### Selected excerpt
Start of Block
Vieta's formulae relate the coefficients of a polynomial to sums
and products of its roots. Vieta was a French mathematician whose work on
polynomials paved the way for modern algebra.
Vieta’s formula for Quadratic Equations
Let α and β be the roots of the quadratic equation ax2 + bx + c = 0. Then ax2 + bx + c = a ( x − α )( x − β ) = ax2 − a (α + β ) x + a (αβ ) = 0.
Equating the coefficients of like powers, we see that
α + β = −b/a and αβ = c/a.
So a quadratic equation whose roots are α and β is x2 − (α + β )x + αβ = 0 ; that is, a quadratic
equation with given roots is,
x2 − (sum of the roots) x + product of the roots
= 0. (1)
The indefinite article a is used in the above statement. In
fact, if P(x) =
0 is a quadratic equation whose roots are α and β , then cP(x) is also a quadratic equation with
roots α and β for any non-zero
constant c.
In earlier classes, using the above relations between roots and
coefficients we constructed a quadratic equation, having α and β as roots. In fact,
such an equation is given by (1). For instance, a quadratic equation whose
roots are 3 and 4 is given by x2 − 7x +12 = 0.
Further we construct new polynomial equations whose roots are
functions of the roots of a given polynomial equation; in this process we form
a new polynomial equation without finding the roots of the given polynomial
equation. For instance, we construct a polynomial equation by increasing the
roots of a given polynomial equation by two as given below.
End of Block
Collected data records:
Start of Block
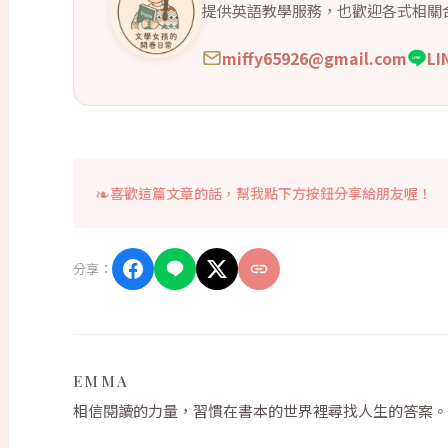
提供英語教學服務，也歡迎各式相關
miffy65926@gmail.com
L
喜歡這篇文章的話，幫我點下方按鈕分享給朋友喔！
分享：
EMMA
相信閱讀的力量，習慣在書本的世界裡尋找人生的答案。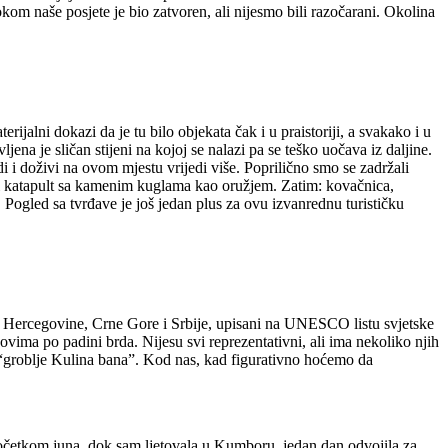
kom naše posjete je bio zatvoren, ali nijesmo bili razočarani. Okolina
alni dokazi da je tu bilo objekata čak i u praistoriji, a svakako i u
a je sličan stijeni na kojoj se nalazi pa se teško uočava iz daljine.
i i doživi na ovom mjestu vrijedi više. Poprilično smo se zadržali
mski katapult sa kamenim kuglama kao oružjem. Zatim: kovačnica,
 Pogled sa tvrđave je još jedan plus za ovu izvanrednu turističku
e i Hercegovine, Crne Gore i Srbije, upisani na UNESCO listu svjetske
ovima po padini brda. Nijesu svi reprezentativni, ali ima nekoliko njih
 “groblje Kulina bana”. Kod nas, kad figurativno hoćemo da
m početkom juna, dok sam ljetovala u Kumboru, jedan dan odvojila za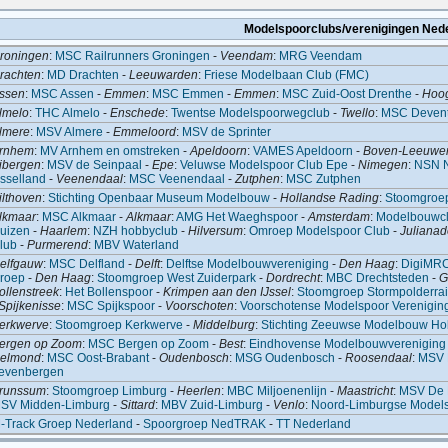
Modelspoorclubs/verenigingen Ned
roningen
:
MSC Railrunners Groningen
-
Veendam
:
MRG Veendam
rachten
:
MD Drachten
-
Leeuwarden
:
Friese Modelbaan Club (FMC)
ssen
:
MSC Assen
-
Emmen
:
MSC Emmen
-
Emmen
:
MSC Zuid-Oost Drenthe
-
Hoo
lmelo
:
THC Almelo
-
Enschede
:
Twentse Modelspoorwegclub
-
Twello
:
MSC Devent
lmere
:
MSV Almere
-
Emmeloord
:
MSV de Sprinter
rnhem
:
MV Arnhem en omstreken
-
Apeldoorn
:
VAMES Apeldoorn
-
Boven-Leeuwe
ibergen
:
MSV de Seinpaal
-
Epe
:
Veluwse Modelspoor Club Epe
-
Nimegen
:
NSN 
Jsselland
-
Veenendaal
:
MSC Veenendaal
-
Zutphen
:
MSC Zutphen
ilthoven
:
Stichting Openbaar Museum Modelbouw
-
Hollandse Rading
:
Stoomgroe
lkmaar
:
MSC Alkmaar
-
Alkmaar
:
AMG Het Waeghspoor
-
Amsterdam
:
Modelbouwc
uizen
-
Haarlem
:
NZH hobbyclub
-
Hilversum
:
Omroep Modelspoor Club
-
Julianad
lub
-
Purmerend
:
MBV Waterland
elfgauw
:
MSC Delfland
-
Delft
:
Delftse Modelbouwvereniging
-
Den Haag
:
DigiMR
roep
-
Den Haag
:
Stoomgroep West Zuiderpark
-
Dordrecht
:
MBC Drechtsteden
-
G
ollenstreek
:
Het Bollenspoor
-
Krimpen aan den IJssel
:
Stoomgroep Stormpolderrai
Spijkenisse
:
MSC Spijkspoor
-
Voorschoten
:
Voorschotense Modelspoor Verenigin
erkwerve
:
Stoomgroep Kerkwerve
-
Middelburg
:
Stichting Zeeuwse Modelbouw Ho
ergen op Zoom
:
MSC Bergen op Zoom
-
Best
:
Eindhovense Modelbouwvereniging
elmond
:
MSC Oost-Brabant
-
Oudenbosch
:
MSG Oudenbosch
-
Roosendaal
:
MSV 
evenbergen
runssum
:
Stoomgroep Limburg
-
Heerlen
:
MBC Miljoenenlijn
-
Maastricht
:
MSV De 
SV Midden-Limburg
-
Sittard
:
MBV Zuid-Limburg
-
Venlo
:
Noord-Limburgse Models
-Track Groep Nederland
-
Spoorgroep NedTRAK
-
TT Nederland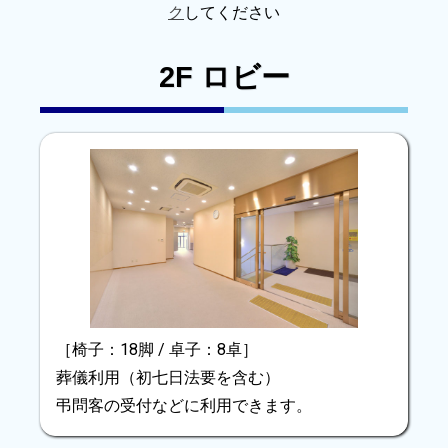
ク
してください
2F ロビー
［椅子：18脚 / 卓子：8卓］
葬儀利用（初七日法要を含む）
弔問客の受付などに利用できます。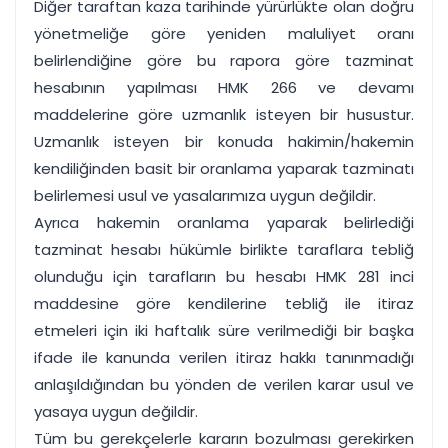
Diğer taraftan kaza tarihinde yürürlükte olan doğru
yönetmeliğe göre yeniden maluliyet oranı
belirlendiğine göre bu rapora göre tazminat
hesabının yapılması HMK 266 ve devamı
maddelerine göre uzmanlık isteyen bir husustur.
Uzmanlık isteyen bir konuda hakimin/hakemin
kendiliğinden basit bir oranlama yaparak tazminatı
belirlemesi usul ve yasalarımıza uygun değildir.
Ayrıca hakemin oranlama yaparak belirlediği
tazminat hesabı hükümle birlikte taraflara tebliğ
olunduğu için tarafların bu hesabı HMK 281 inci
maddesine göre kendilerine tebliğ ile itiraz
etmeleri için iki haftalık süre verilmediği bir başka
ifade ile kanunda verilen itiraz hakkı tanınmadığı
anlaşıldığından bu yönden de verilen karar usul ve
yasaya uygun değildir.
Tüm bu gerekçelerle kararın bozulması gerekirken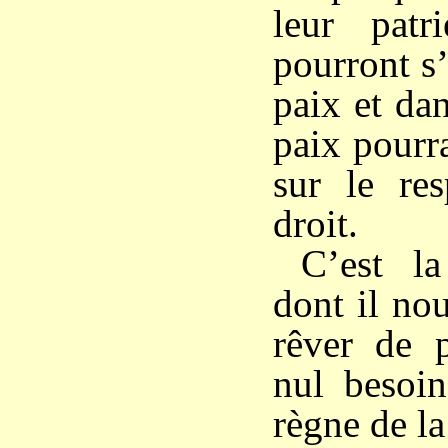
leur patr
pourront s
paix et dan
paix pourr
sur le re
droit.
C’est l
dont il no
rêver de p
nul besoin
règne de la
End of Block
### What this exercise asks
A. According to the Vieta's formulae text, what nationality was Vieta?
B. In the Vieta's formulae text, swap "constructed" for "built" and give the stretch from "So a quadratic equation whose" through "7x +12 = 0.".
C. Shorten the paragraph of the Vieta's formulae text that begins "The indefinite article a is used," keeping its main facts.
Rely only on the Vieta's formulae text and leave the records aside.

### List of solutions
A. French.

B.
So a quadratic equation whose roots are α and β is x2 − (α + β )x + αβ = 0 ; that is, a quadratic
equation with given roots is,
x2 − (sum of the roots) x + product of the roots
= 0. (1)
The indefinite article a is used in the above statement. In
fact, if P(x) =
0 is a quadratic equation whose roots are α and β , then cP(x) is also a quadratic equation with
roots α and β for any non-zero
constant c.
In earlier classes, using the above relations between roots and
coefficients we built a quadratic equation, having α and β as roots. In fact,
such an equation is given by (1). For instance, a quadratic equation whose
roots are 3 and 4 is given by x2 − 7x +12 = 0.

C. The statement uses "a" because if P(x) = 0 is a quadratic equation with roots α and β, then cP(x) is also a quadratic equation with those roots for any non-zero constant c.